Identifying issues with an individual device can be solved by adding “smartness” in the device agent, which can be updated dynamically. The agent applies rules assigned to it in runtime, for example, and could securely block untrusted behavior.
Another challenge is the ability to monitor devices with limited connectivity. This is often solved by aggregating data on the device and streaming it to a monitoring server when the device regains connectivity. But this can also be problematic, considering that many monitoring services don’t handle historical events well, particularly when you want issues to be visible as early as possible. A gateway service that is deployed in proximity to devices and acts as a monitoring proxy can help solve this problem.

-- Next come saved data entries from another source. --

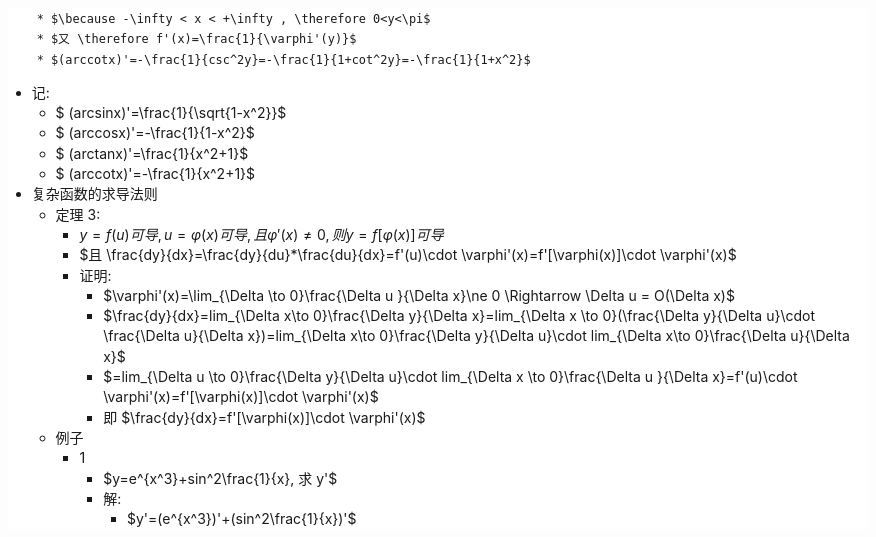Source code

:         * $\because -\infty < x < +\infty , \therefore 0<y<\pi$
        * $又 \therefore f'(x)=\frac{1}{\varphi'(y)}$
        * $(arccotx)'=-\frac{1}{csc^2y}=-\frac{1}{1+cot^2y}=-\frac{1}{1+x^2}$
  * 记: 
    * $ (arcsinx)'=\frac{1}{\sqrt{1-x^2}}$
    * $ (arccosx)'=-\frac{1}{1-x^2}$
    * $ (arctanx)'=\frac{1}{x^2+1}$
    * $ (arccotx)'=-\frac{1}{x^2+1}$
* 复杂函数的求导法则
  * 定理 3:
    * $y=f(u) 可导, u=\varphi(x) 可导, 且 \varphi '(x)\ne 0, 则 y=f[\varphi(x)]可导$
    * $且 \frac{dy}{dx}=\frac{dy}{du}*\frac{du}{dx}=f'(u)\cdot \varphi'(x)=f'[\varphi(x)]\cdot \varphi'(x)$
    * 证明: 
      * $\varphi'(x)=\lim_{\Delta \to 0}\frac{\Delta u }{\Delta x}\ne 0 \Rightarrow \Delta u = O(\Delta x)$
      * $\frac{dy}{dx}=lim_{\Delta x\to 0}\frac{\Delta y}{\Delta x}=lim_{\Delta x \to 0}(\frac{\Delta y}{\Delta u}\cdot \frac{\Delta u}{\Delta x})=lim_{\Delta x\to 0}\frac{\Delta y}{\Delta u}\cdot lim_{\Delta x\to 0}\frac{\Delta u}{\Delta x}$
      * $=lim_{\Delta u \to 0}\frac{\Delta y}{\Delta u}\cdot lim_{\Delta x \to 0}\frac{\Delta u }{\Delta x}=f'(u)\cdot \varphi'(x)=f'[\varphi(x)]\cdot \varphi'(x)$
      * 即 $\frac{dy}{dx}=f'[\varphi(x)]\cdot \varphi'(x)$
  * 例子
    * 1
      * $y=e^{x^3}+sin^2\frac{1}{x}, 求 y'$
      * 解: 
        * $y'=(e^{x^3})'+(sin^2\frac{1}{x})'$
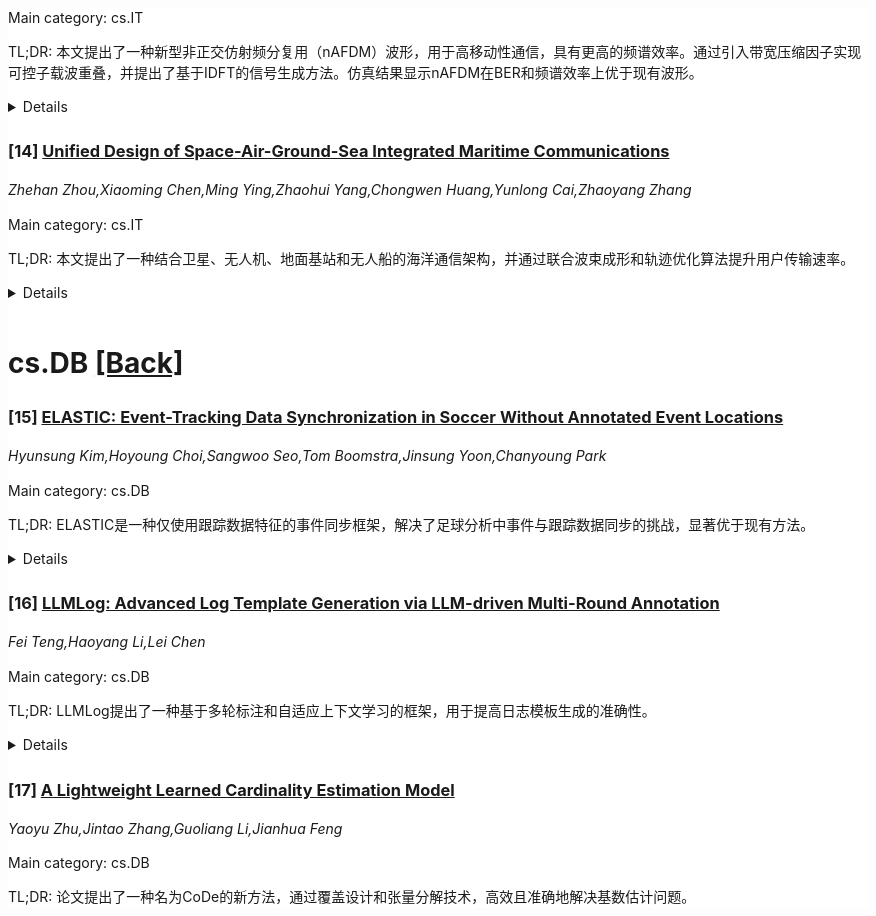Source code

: Main category: cs.IT

TL;DR: 本文提出了一种新型非正交仿射频分复用（nAFDM）波形，用于高移动性通信，具有更高的频谱效率。通过引入带宽压缩因子实现可控子载波重叠，并提出了基于IDFT的信号生成方法。仿真结果显示nAFDM在BER和频谱效率上优于现有波形。


<details><summary>Details</summary></details>


### [14] [Unified Design of Space-Air-Ground-Sea Integrated Maritime Communications](https://arxiv.org/abs/2508.09817)
*Zhehan Zhou,Xiaoming Chen,Ming Ying,Zhaohui Yang,Chongwen Huang,Yunlong Cai,Zhaoyang Zhang*

Main category: cs.IT

TL;DR: 本文提出了一种结合卫星、无人机、地面基站和无人船的海洋通信架构，并通过联合波束成形和轨迹优化算法提升用户传输速率。


<details><summary>Details</summary></details>


<div id='cs.DB'></div>

# cs.DB [[Back]](#toc)

### [15] [ELASTIC: Event-Tracking Data Synchronization in Soccer Without Annotated Event Locations](https://arxiv.org/abs/2508.09238)
*Hyunsung Kim,Hoyoung Choi,Sangwoo Seo,Tom Boomstra,Jinsung Yoon,Chanyoung Park*

Main category: cs.DB

TL;DR: ELASTIC是一种仅使用跟踪数据特征的事件同步框架，解决了足球分析中事件与跟踪数据同步的挑战，显著优于现有方法。


<details><summary>Details</summary></details>


### [16] [LLMLog: Advanced Log Template Generation via LLM-driven Multi-Round Annotation](https://arxiv.org/abs/2508.09594)
*Fei Teng,Haoyang Li,Lei Chen*

Main category: cs.DB

TL;DR: LLMLog提出了一种基于多轮标注和自适应上下文学习的框架，用于提高日志模板生成的准确性。


<details><summary>Details</summary></details>


### [17] [A Lightweight Learned Cardinality Estimation Model](https://arxiv.org/abs/2508.09602)
*Yaoyu Zhu,Jintao Zhang,Guoliang Li,Jianhua Feng*

Main category: cs.DB

TL;DR: 论文提出了一种名为CoDe的新方法，通过覆盖设计和张量分解技术，高效且准确地解决基数估计问题。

Like any production deployment, the best practice of deploying to smaller groups of devices first applies. This can often be achieved with metadata attached to devices.
Then, due to the sensitivity and potential risks in an upgrade, you need to guarantee that two things can be achieved through the agent software of the device. First, the update time needs to reflect minimal disruption to device service.
Second, the ability to roll back bad or failed updates is critical, especially for devices at a mass scale that cannot be manually rolled back, or devices that cannot be physically reached to “reset” a bad state. This makes auto-recovery of bad updates a must. Remote access to devices may help here, but again, it may not be applicable to reset a large set of devices.
Of course, the core of the device agent needs to be rock-solid yet minimal so the update agent itself stays up and auto-recovers from self-updates.
Remote access provides great troubleshooting and debugging capabilities when looking to identify issues on individual devices. Most often, problems arise across more than a single device as a result of either external changes or a version update. If monitoring data fails to provide details that are relevant and in context, a developer needs access to a troubled device and check the problem on the device itself.
When you need remote access, this solution is indispensable, especially for otherwise inaccessible devices. Making remote access secure is important, as is making it easy for developers to use, such as establishing connections through a web browser.
Across this entire workflow, automation is key. It requires you to create a fully automated software supply chain process to update your devices and apply runtime monitoring and security checks. This process can often be a natural extension to the existing software supply chain process — one that already exists for building and distributing your device software.
Keeping everything connected and maintaining fully automated processes allows you to achieve wonders with a small and nimble team, even for a large and complicated set of devices. Similar to enterprise “Super DevOps” groups that serve tens of thousands of developers with only a small team, trusted automation processes enable organizations to achieve the same for large, diverse fleets of devices.
All of this ultimately gives you traceability and visibility to all software running on your devices. For example, you can identify a security vulnerability on a device, block it in runtime using agent rules, and also quickly identify the software build that created the device software (and, potentially, other builds impacted by the same vulnerability).
You can then automatically build and release a new version that patches the security hole and distributes it automatically to regional update centers. From there you can roll out a gradual update to selected groups of devices to verify the fix.
In the end, the goal is for these four elements — device management, real-time monitoring, efficient software updates and remote access — to work together. Doing so effectively while embracing automation keeps developer teams nimble and end-users and customers happy, creating a win-win situation for team morale and overall business objectives.